LAWS(PVC)-1903-11-9

RAGHUNATH CHARAN SINGH Vs. SHAMO KOERI

Decided On November 25, 1903
RAGHUNATH CHARAN SINGH Appellant
V/S
SHAMO KOERI Respondents

JUDGEMENT

(1.) This is a Rule calling upon the opposite party to show cause why the order of the District Judge returning the petition of appeal should not be set aside and the case sent back to him for a proper decree being made, or why the decree pronounced by the Munsif should not be set aside upon the ground that he had no pecuniary jurisdiction to entertain the suit, or why such other order as to this Court may seem fit and proper should not be made.

(2.) The facts of the case are shortly these: A suit was brought in the Court of the Munsif of Sassaram, it being valued at less than one thousand rupees. Amongst other objections the defendant, the petitioner before us, urged that the suit had been undervalued and, if properly valued, it would He not in the Munsif's Court, but in the Court of the Subordinate Judge. The Munsif disallowed this objection and disposed of the suit on the merits, giving the plaintiff a decree. Against that decree the defendant preferred an appeal to the District Judge. The District.

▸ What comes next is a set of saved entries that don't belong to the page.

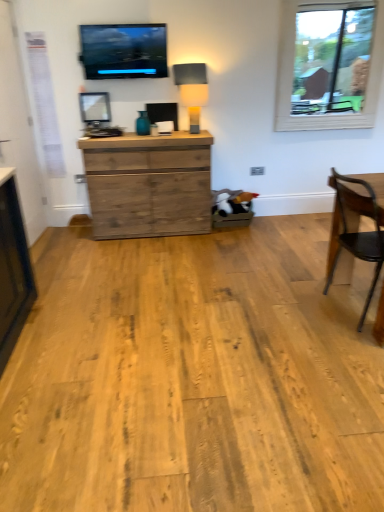
Question: From a real-world perspective, is wooden chair at right positioned above or below rustic wood chest of drawers at center?

Choices:
 (A) below
 (B) above

Answer: (B)

Question: Considering the positions of wooden chair at right and rustic wood chest of drawers at center in the image, is wooden chair at right wider or thinner than rustic wood chest of drawers at center?

Choices:
 (A) wide
 (B) thin

Answer: (A)

Question: Which of these objects is positioned farthest from the clear glass window at upper right?

Choices:
 (A) wooden chair at right
 (B) rustic wood chest of drawers at center
 (C) matte black screen at upper center
 (D) matte beige lampshade at center

Answer: (A)

Question: Which of these objects is positioned farthest from the matte beige lampshade at center?

Choices:
 (A) rustic wood chest of drawers at center
 (B) wooden chair at right
 (C) clear glass window at upper right
 (D) matte black screen at upper center

Answer: (B)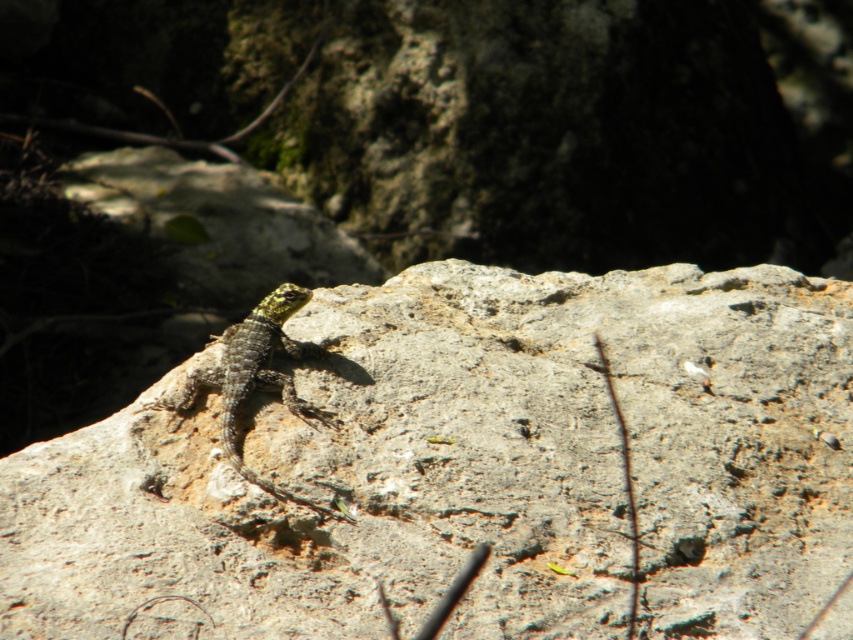
You are an observer looking at the scene. There is a gray rough rock at center and a green scaly lizard at center. Which object is positioned to the right of the other?

The gray rough rock at center is to the right of the green scaly lizard at center.

You are a photographer trying to capture the green scaly lizard at center. You notice the gray rough rock at center is blocking your view. Can you move the rock to get a clear shot of the lizard?

The gray rough rock at center is closer to the viewer than the green scaly lizard at center, so moving the rock would allow you to see the lizard clearly.

You are a nature photographer aiming to capture the green scaly lizard at center. You notice the gray rough rock at center in the background. Which object should you focus on to ensure the lizard is sharp and in focus?

You should focus on the green scaly lizard at center because it is smaller than the gray rough rock at center, making it easier to capture its details sharply.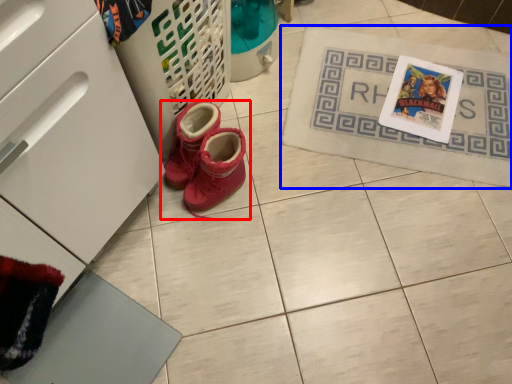
Question: Which of the following is the farthest to the observer, footwear (highlighted by a red box) or bath mat (highlighted by a blue box)?

Choices:
 (A) footwear
 (B) bath mat

Answer: (B)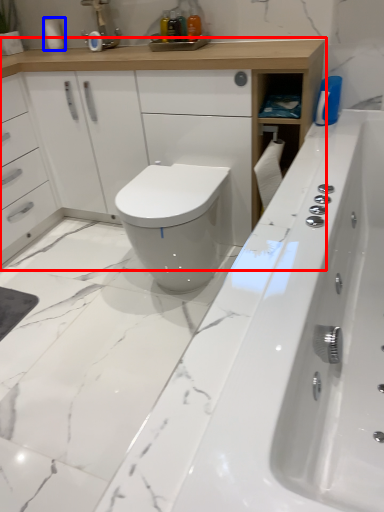
Question: Which object appears closest to the camera in this image, bathroom cabinet (highlighted by a red box) or toilet paper (highlighted by a blue box)?

Choices:
 (A) bathroom cabinet
 (B) toilet paper

Answer: (A)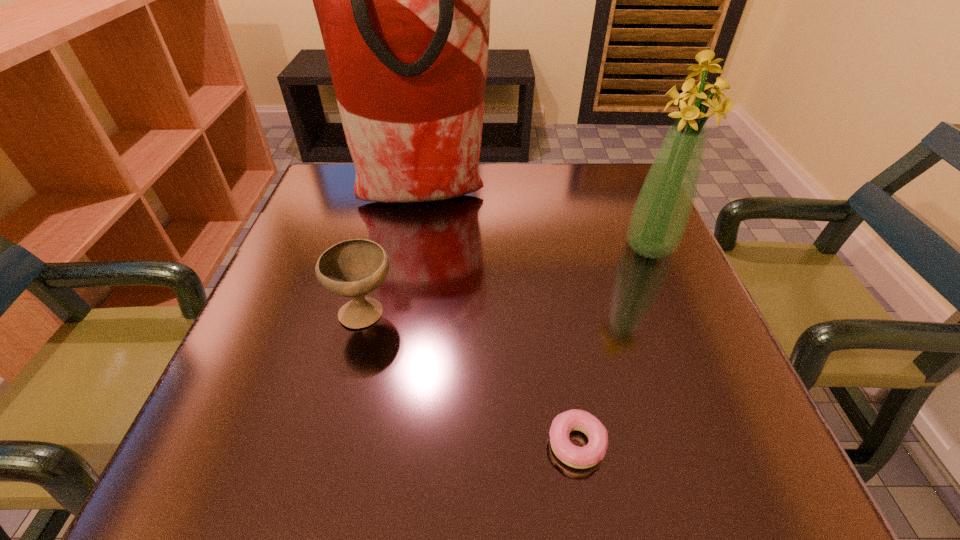
The width and height of the screenshot is (960, 540). Identify the location of free area in between the third farthest object and the nearest object. tap(470, 378).

Find the location of a particular element. This screenshot has width=960, height=540. free spot between the rightmost object and the nearest object is located at coordinates (613, 346).

Where is `free space between the second nearest object and the grocery bag`? free space between the second nearest object and the grocery bag is located at coordinates (395, 255).

At what (x,y) coordinates should I click in order to perform the action: click on free spot between the shortest object and the third tallest object. Please return your answer as a coordinate pair (x, y). Looking at the image, I should click on (470, 378).

Image resolution: width=960 pixels, height=540 pixels. I want to click on vacant area that lies between the grocery bag and the doughnut, so click(x=500, y=321).

At what (x,y) coordinates should I click in order to perform the action: click on object identified as the second closest to the shortest object. Please return your answer as a coordinate pair (x, y). The image size is (960, 540). Looking at the image, I should click on (659, 218).

Locate an element on the screen. object that stands as the closest to the rightmost object is located at coordinates (403, 0).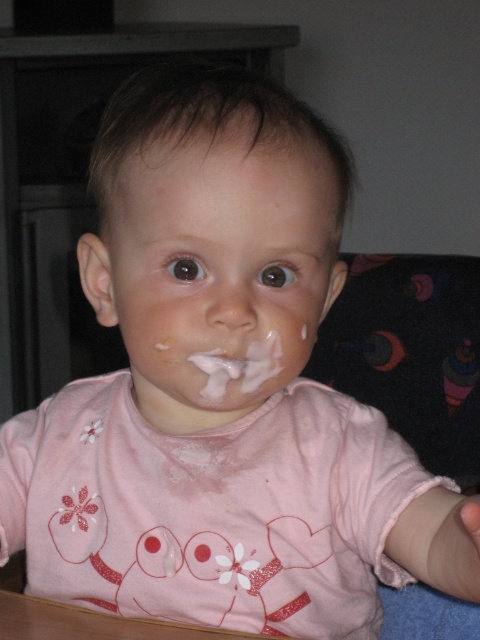
What are the coordinates of the white matte face at center?

The white matte face at center is located at coordinates 0.423 and 0.463.

The child has a white matte face at center and a white creamy frosting at mouth. Which one is bigger?

The white matte face at center is larger in size than the white creamy frosting at mouth.

The child has a white matte face at center and a white creamy frosting at mouth. Which one has a greater width?

The white matte face at center has a greater width than the white creamy frosting at mouth.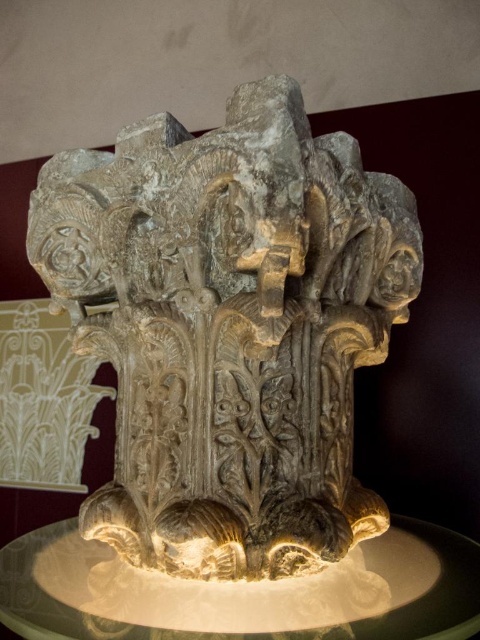
Question: Is carved stone sculpture at center bigger than satin gold pedestal at center?

Choices:
 (A) no
 (B) yes

Answer: (B)

Question: Among these objects, which one is nearest to the camera?

Choices:
 (A) satin gold pedestal at center
 (B) carved stone sculpture at center

Answer: (A)

Question: Can you confirm if carved stone sculpture at center is thinner than satin gold pedestal at center?

Choices:
 (A) yes
 (B) no

Answer: (A)

Question: Is carved stone sculpture at center to the right of satin gold pedestal at center from the viewer's perspective?

Choices:
 (A) yes
 (B) no

Answer: (A)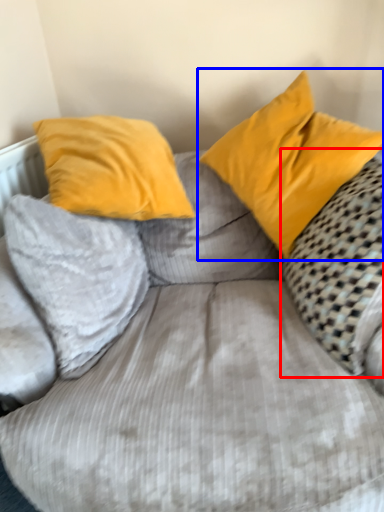
Question: Among these objects, which one is farthest to the camera, pillow (highlighted by a red box) or pillow (highlighted by a blue box)?

Choices:
 (A) pillow
 (B) pillow

Answer: (B)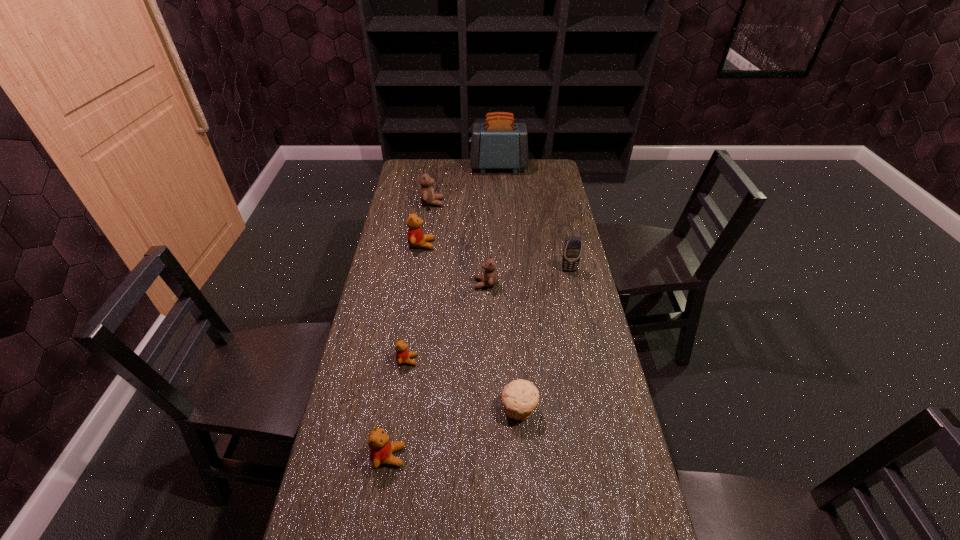
Image resolution: width=960 pixels, height=540 pixels. Find the location of `cellular telephone located in the right edge section of the desktop`. cellular telephone located in the right edge section of the desktop is located at coordinates (572, 250).

Find the location of `object present at the far right corner`. object present at the far right corner is located at coordinates click(499, 143).

In the image, there is a desktop. At what (x,y) coordinates should I click in order to perform the action: click on vacant space at the far edge. Please return your answer as a coordinate pair (x, y). The image size is (960, 540). Looking at the image, I should click on (x=459, y=170).

Find the location of a particular element. blank space at the left edge is located at coordinates (396, 284).

Where is `free space at the right edge of the desktop`? free space at the right edge of the desktop is located at coordinates (533, 199).

The height and width of the screenshot is (540, 960). In the image, there is a desktop. Find the location of `free space at the far left corner`. free space at the far left corner is located at coordinates (402, 175).

The width and height of the screenshot is (960, 540). What are the coordinates of `free spot at the far right corner of the desktop` in the screenshot? It's located at (542, 174).

Locate an element on the screen. This screenshot has height=540, width=960. empty space that is in between the beige muffin and the rightmost teddy bear is located at coordinates (502, 347).

Image resolution: width=960 pixels, height=540 pixels. I want to click on empty space that is in between the tallest object and the muffin, so click(x=509, y=288).

The image size is (960, 540). Find the location of `free space between the nearest object and the smallest red teddy bear`. free space between the nearest object and the smallest red teddy bear is located at coordinates (398, 408).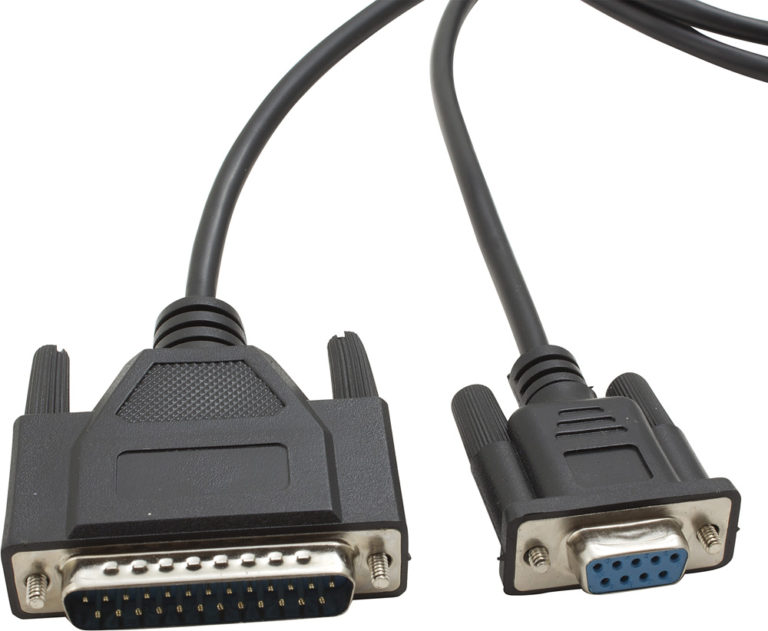
This screenshot has width=768, height=631. I want to click on cord, so click(x=502, y=264).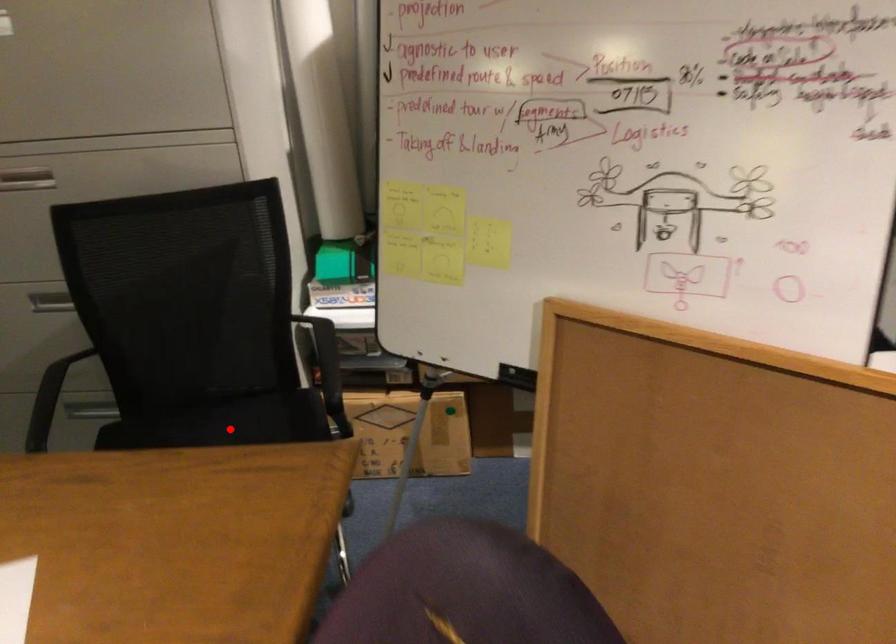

Judge found upon the question of valuation that the suit had been undervalued and that the proper value of the suit was over five thousand rupees; and having come to that conclusion he held that he had no jurisdiction to entertain the appeal, and he accordingly returned the memorandum of appeal to the appellant's pleader, evidently on the ground that he had no jurisdiction to entertain the appeal and "that the petition of appeal should be presented to the High Court; the exact terms of the District Judge's order being these: "Presented by Mangal Charan, pleader, on the 29 September 1902 and returned to him today, as it. is found that the value of the appeal exceeds five thousand."

(3.) Against this order the petitioner, the defendant in the first Court, moved this Court and obtained the Rule that is now before us. A question was raised at the hearing of the Rule as to whether an appeal lay from the order of the District Judge just referred to, and whether Section 622 of the Civil P. C., under which our interference is asked for in this Rule, was therefore inapplicable to the case.